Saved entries
+ + + + + + +

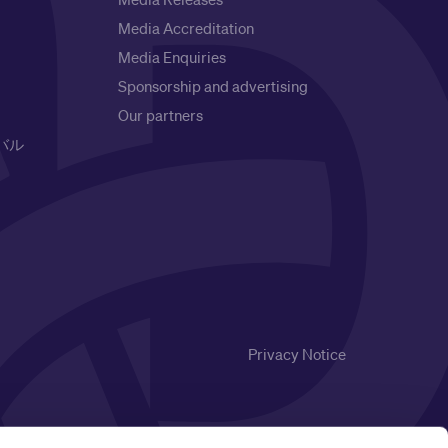
Media Accreditation
Media Enquiries
Sponsorship and advertising
Our partners
バル
Privacy Notice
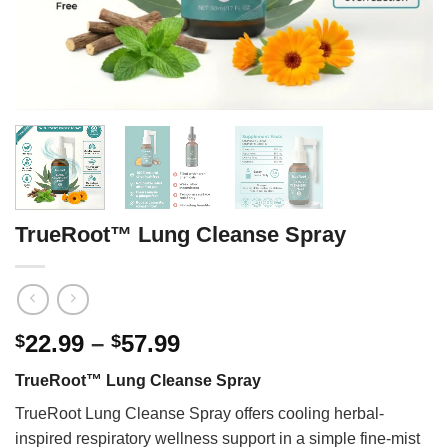
TrueRoot™ Lung Cleanse Spray
Price
22.99
–
57.99
$
$
range:
TrueRoot™ Lung Cleanse Spray
$22.99
through
TrueRoot Lung Cleanse Spray offers cooling herbal-
$57.99
inspired respiratory wellness support in a simple fine-mist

+ + + + + + +

**Problem:** The response should be the lines from the one containing "Sponsorship and advertising" through the final line of the records, reproduced exactly and with every picture left out.

**Task response:**
Sponsorship and advertising
Our partners
バル
Privacy Notice
TrueRoot™ Lung Cleanse Spray
Price
22.99
–
57.99
$
$
range:
TrueRoot™ Lung Cleanse Spray
$22.99
through
TrueRoot Lung Cleanse Spray offers cooling herbal-
$57.99
inspired respiratory wellness support in a simple fine-mist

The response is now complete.